**EXERCISE BRIEF**
Copy the data from the line with "What direction is" to the line with "facing the viewer", replacing "figure" with "statue" and changing nothing else. Return only those lines.
-- INFORMATION follows --
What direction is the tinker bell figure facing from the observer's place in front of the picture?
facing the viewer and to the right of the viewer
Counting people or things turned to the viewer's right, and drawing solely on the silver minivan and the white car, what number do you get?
-- INFORMATION concluded --
-- INFORMATION follows --
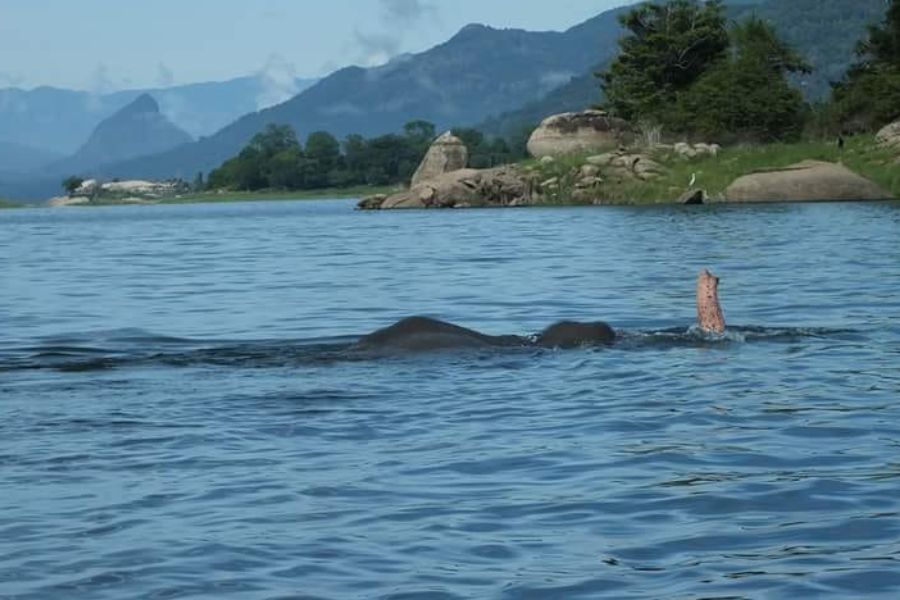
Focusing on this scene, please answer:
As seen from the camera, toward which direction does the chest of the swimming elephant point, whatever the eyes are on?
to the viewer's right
-- INFORMATION concluded --
**PROBLEM SOLUTION**
What direction is the tinker bell statue facing from the observer's place in front of the picture?
facing the viewer and to the right of the viewer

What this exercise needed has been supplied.